Pachyacanthus Temporal range: Miocene-Pliocene, 15.97–2.588 Ma PreꞒ Ꞓ O S D C P T J K Pg N

Scientific classification
- Domain: Eukaryota
- Kingdom: Animalia
- Phylum: Chordata
- Class: Mammalia
- Order: Artiodactyla
- Infraorder: Cetacea
- Family: Platanistidae
- Genus: †Pachyacanthus Brandt, 1871
- Species: †P. suessi
- Binomial name: †Pachyacanthus suessi Brandt, 1871

= Pachyacanthus =

- Authority: Brandt, 1871
- Parent authority: Brandt, 1871

Extinct genus of whales

Pachyacanthus is an extinct genus of toothed whale that lived about 15.97 to 2.589 million years ago (Miocene and Pliocene). It contains the single species Pachyacanthus suessi. The genus is known from European deposits in Hungary, Kazakhstan, Austria and Italy. The type specimen consisted of a few fragments of a rostrum and two fragmentary tympanic bullae.

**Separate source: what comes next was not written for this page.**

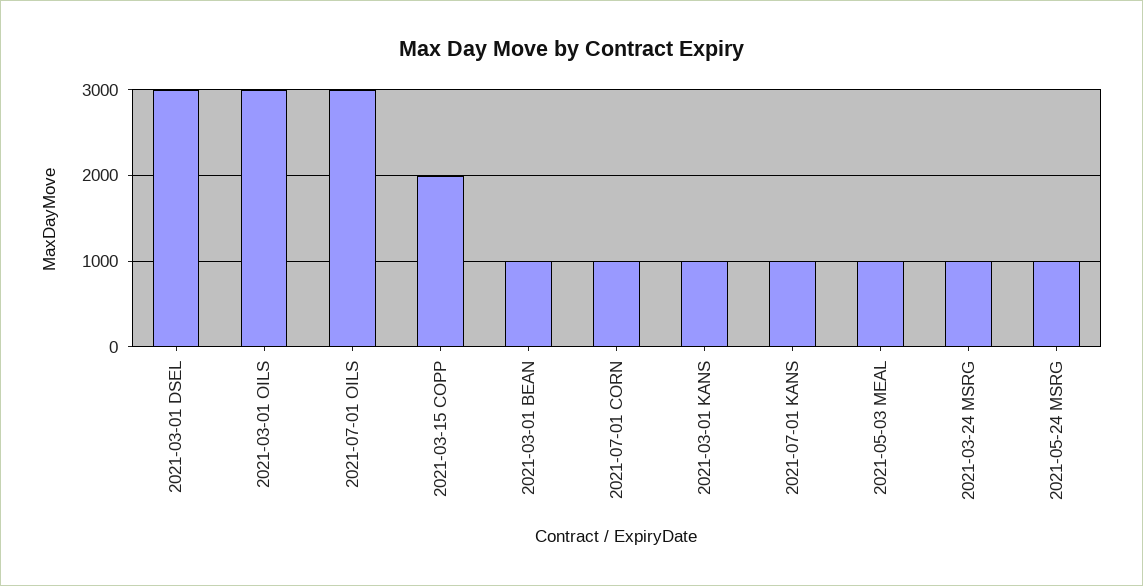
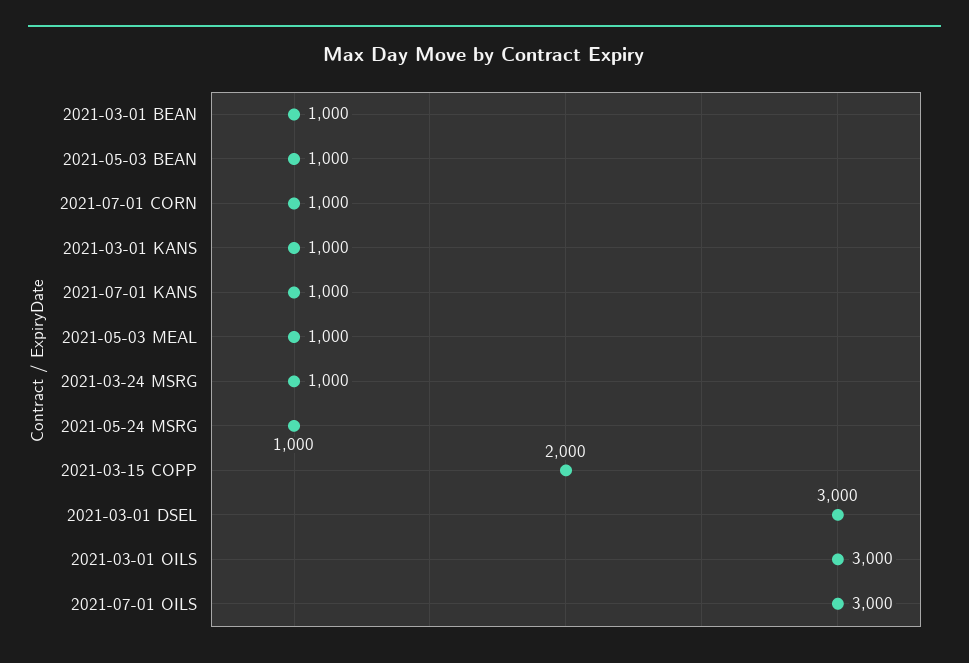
2021-05-03 BEAN: none -> 1000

Skeletons from the Sarmatian (Middle Miocene) of Austria did not include skulls.

==Morphology==
The genus is related to modern South Asian river dolphin and is distinguished by pachyostosis in the spinous processes of the postcervical vertebrae.

==Paleoecology==
The locations of discovery are thought to have corresponded to well-oxygenated, shallow water sustaining seagrasses similar to today's Mediterranean neptune grass.